5. The Burgess Shale (1909)
Charles Walcott exposes a mother lode of Cambrian fossils high in the Canadian Rocky Mountains, providing a glimpse of what life was like on Earth more than 500 million years ago. He collects more than 65,000 specimens and classifies each, discovering that the fossils are ancestors of living animals.

6. Classification of Species (1735)
Carl Linnaeus, considered the "father of taxonomy," develops a system for naming, ranking and classifying all forms of life that is still in use today (although many changes have been made). The Linnaean system, based on shared physical characteristics, uses a hierarchy starting with kingdoms divided into classes, then into orders, families, genera and species.

7. Theory of Natural Selection (1858)
Charles Darwin publishes On the Origin of Species by Means of Natural Selection, in which he challenges contemporary beliefs about the creation of life on Earth. Darwin had served as an unpaid naturalist on the HMS Beagle, which set out on a five-year scientific expedition to the Pacific coast of South America in early 1832. The data he collected on the expedition, especially specimens from the Galapagos Islands, was the inspiration for his theories on evolution by the mechanism of natural selection. His work has been at the center of controversy ever since it was published.

8. Australopithecus Afarensis or "Lucy" (1974)
Donald Johanson discovers the partial skeleton of a 3.2 million-year-old female hominid in Ethiopia.
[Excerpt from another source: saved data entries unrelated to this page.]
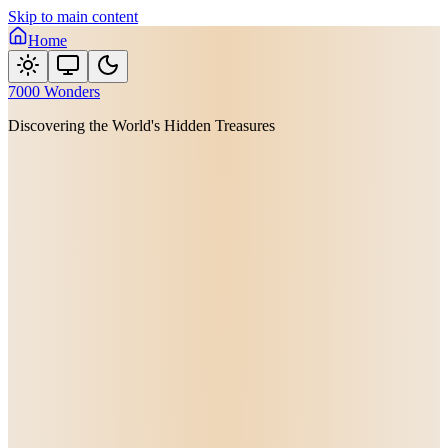
Skip to main content
Home
7000 Wonders
Discovering the World's Hidden Treasures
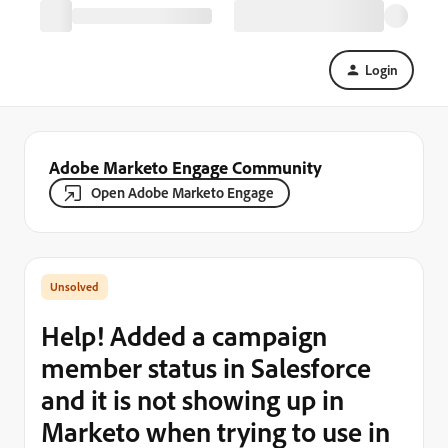
Login
Adobe Marketo Engage Community
Open Adobe Marketo Engage
Help! Added a campaign
member status in Salesforce
and it is not showing up in
Marketo when trying to use in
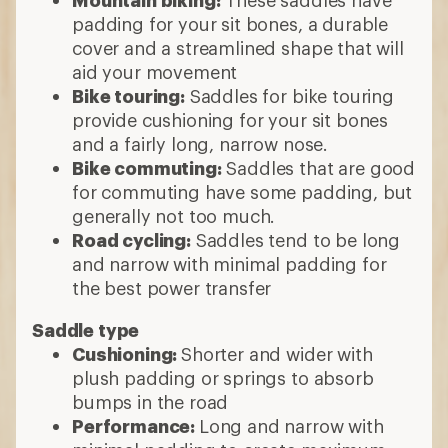
padding for your sit bones, a durable
cover and a streamlined shape that will
aid your movement
Bike touring:
Saddles for bike touring
provide cushioning for your sit bones
and a fairly long, narrow nose.
Bike commuting:
Saddles that are good
for commuting have some padding, but
generally not too much.
Road cycling:
Saddles tend to be long
and narrow with minimal padding for
the best power transfer
Saddle type
Cushioning:
Shorter and wider with
plush padding or springs to absorb
bumps in the road
Performance:
Long and narrow with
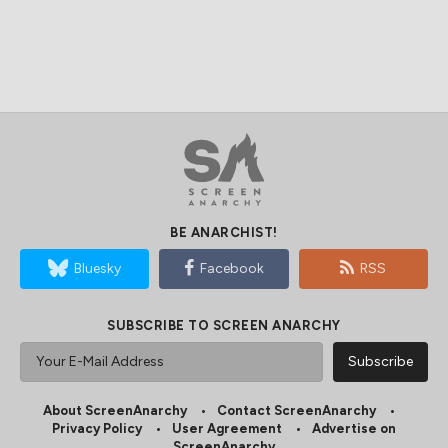
BE ANARCHIST!
Bluesky
Facebook
RSS
SUBSCRIBE TO SCREEN ANARCHY
About ScreenAnarchy
Contact ScreenAnarchy
Privacy Policy
User Agreement
Advertise on
ScreenAnarchy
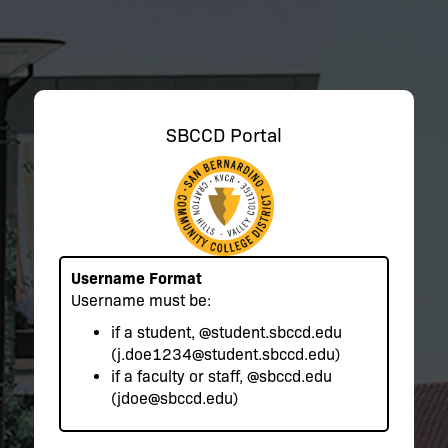
SBCCD Portal
Username Format
Username must be:
if a student,
@student.sbccd.edu
(j.doe1234@student.sbccd.edu)
if a faculty or staff,
@sbccd.edu
(jdoe@sbccd.edu)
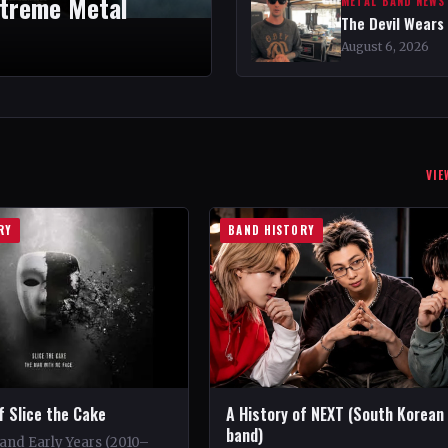
xtreme Metal
METAL BAND NEWS
The Devil Wears
August 6, 2026
VIE
RY
BAND HISTORY
f Slice the Cake
A History of NEXT (South Korean
band)
and Early Years (2010–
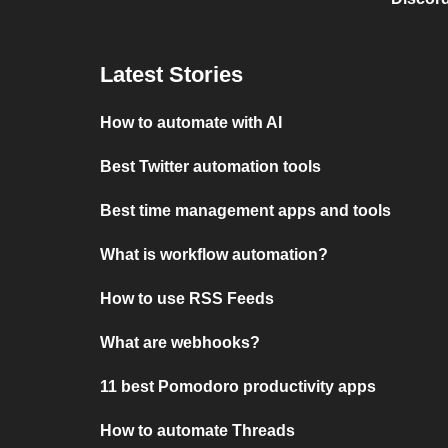
Latest Stories
How to automate with AI
Best Twitter automation tools
Best time management apps and tools
What is workflow automation?
How to use RSS Feeds
What are webhooks?
11 best Pomodoro productivity apps
How to automate Threads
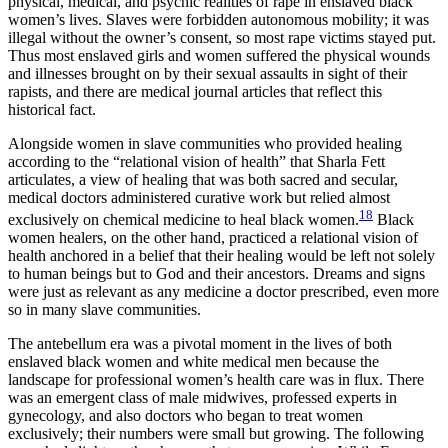
physical, medical, and psychic realities of rape in enslaved black
women’s lives. Slaves were forbidden autonomous mobility; it was
illegal without the owner’s consent, so most rape victims stayed put.
Thus most enslaved girls and women suffered the physical wounds
and illnesses brought on by their sexual assaults in sight of their
rapists, and there are medical journal articles that reflect this
historical fact.
Alongside women in slave communities who provided healing
according to the “relational vision of health” that Sharla Fett
articulates, a view of healing that was both sacred and secular,
medical doctors administered curative work but relied almost
18
exclusively on chemical medicine to heal black women.
Black
women healers, on the other hand, practiced a relational vision of
health anchored in a belief that their healing would be left not solely
to human beings but to God and their ancestors. Dreams and signs
were just as relevant as any medicine a doctor prescribed, even more
so in many slave communities.
The antebellum era was a pivotal moment in the lives of both
enslaved black women and white medical men because the
landscape for professional women’s health care was in flux. There
was an emergent class of male midwives, professed experts in
gynecology, and also doctors who began to treat women
exclusively; their numbers were small but growing. The following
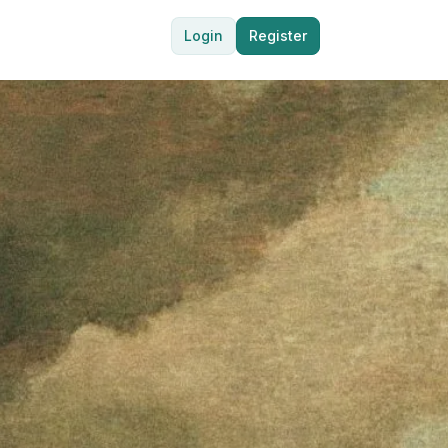
Login
Register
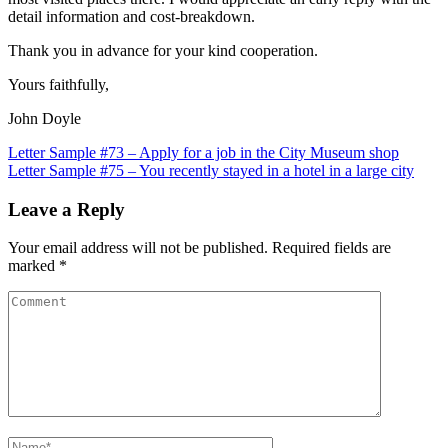
detail information and cost-breakdown.
Thank you in advance for your kind cooperation.
Yours faithfully,
John Doyle
Post
Letter Sample #73 – Apply for a job in the City Museum shop
Letter Sample #75 – You recently stayed in a hotel in a large city
navigation
Leave a Reply
Your email address will not be published.
Required fields are
marked
*
Comment
Name
*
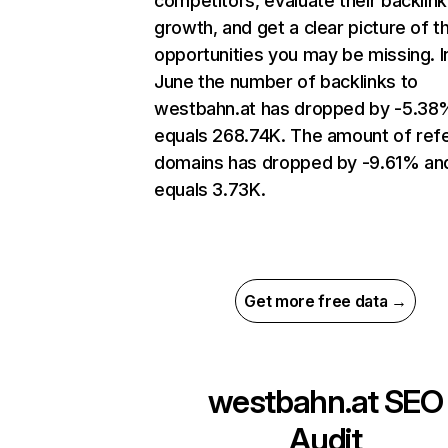
competitors, evaluate their backlink
growth, and get a clear picture of t
opportunities you may be missing. I
June the number of backlinks to
westbahn.at has dropped by -5.38
equals 268.74K. The amount of refe
domains has dropped by -9.61% an
equals 3.73K.
Get more free data →
westbahn.at
SEO
Audit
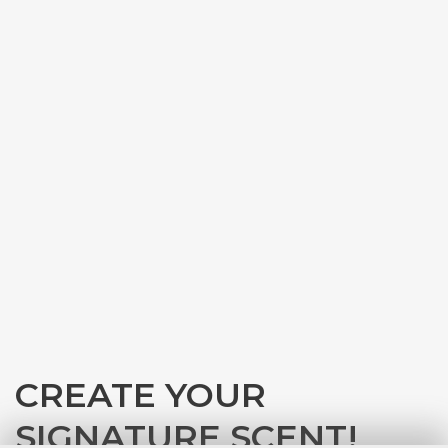
CREATE YOUR
SIGNATURE SCENT!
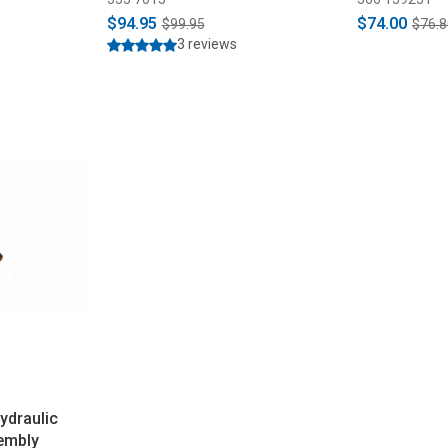
$94.95
$74.00
$99.95
$76.8
3 reviews
draulic
embly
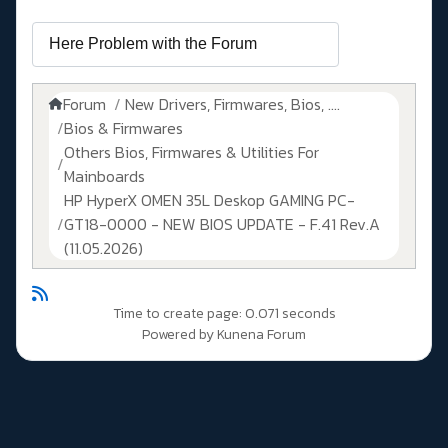
Forum
New Drivers, Firmwares, Bios, ....
Bios & Firmwares
Others Bios, Firmwares & Utilities For
Mainboards
HP HyperX OMEN 35L Deskop GAMING PC-
GT18-0000 - NEW BIOS UPDATE - F.41 Rev.A
(11.05.2026)
Time to create page: 0.071 seconds
Powered by
Kunena Forum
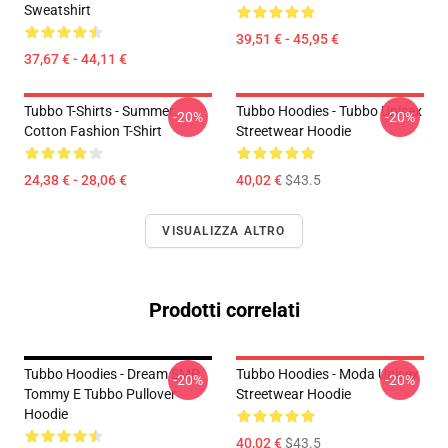
Sweatshirt
39,51 € - 45,95 €
37,67 € - 44,11 €
Tubbo T-Shirts - Summer
Tubbo Hoodies - Tubbo Unisex
-20%
-20%
Cotton Fashion T-Shirt
Streetwear Hoodie
24,38 € - 28,06 €
40,02 €
$43.5
VISUALIZZA ALTRO
Prodotti correlati
Tubbo Hoodies - Dream SMP
Tubbo Hoodies - Moda Unisex
-20%
-20%
Tommy E Tubbo Pullover
Streetwear Hoodie
Hoodie
40,02 €
$43.5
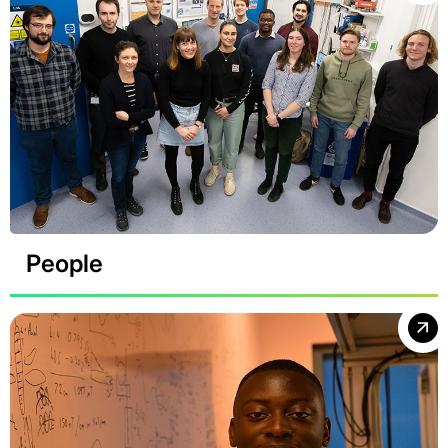
People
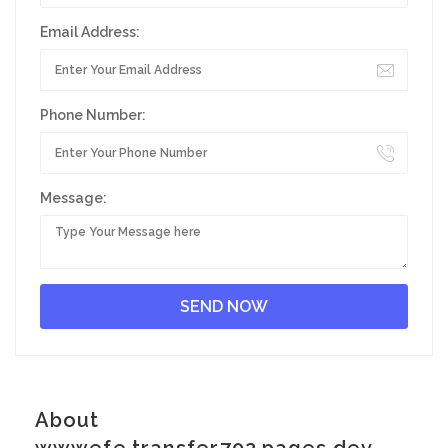
Email Address:
Phone Number:
Message:
About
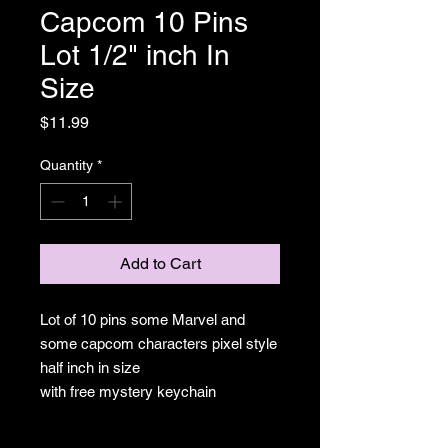
Capcom 10 Pins
Lot 1/2" inch In
Size
Price
$11.99
Quantity
*
Add to Cart
Lot of 10 pins some Marvel and
some capcom characters pixel style
half inch in size
with free mystery keychain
Johnson dubs his find "Lucy" after the Beatles' song Lucy in the Sky With Diamonds, which was playing on the radio as the team celebrated the find.

9. Laetoli Footprints (1978)
A team led by Mary Leaky discovers fossilized Australopithecus footprints in Laetoli, Tanzania. The footprints, dated to 3.5 million years ago, were formed when two individuals walked over wet volcanic ash that had hardened like cement. These human ancestors had perfect, two-footed strides, indicating that the hominids walked upright.

10. Toumai skull (2002)
Michel Brunet unearths the oldest hominid fossil to date in the desert of the central African nation of Chad. The fragments of this 6 to 7 million-year-old skull, with characteristics resembling humans, were found outside eastern and southern Africa, suggesting human evolution may have been taking place all across the continent.